**REQUIRED WORK**: From the first line to the last, please reproduce the material exactly, skipping the pictures.

**GIVEN INFORMATION**:
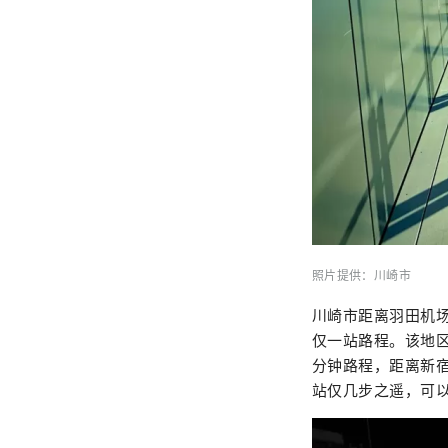
照片提供：川崎市
川崎市距离羽田机场
仅一站路程。该地区
分钟路程，距离新宿
站仅几步之遥，可以欣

**THE COMPLETED TASK**:
照片提供：川崎市
川崎市距离羽田机场
仅一站路程。该地区
分钟路程，距离新宿
站仅几步之遥，可以欣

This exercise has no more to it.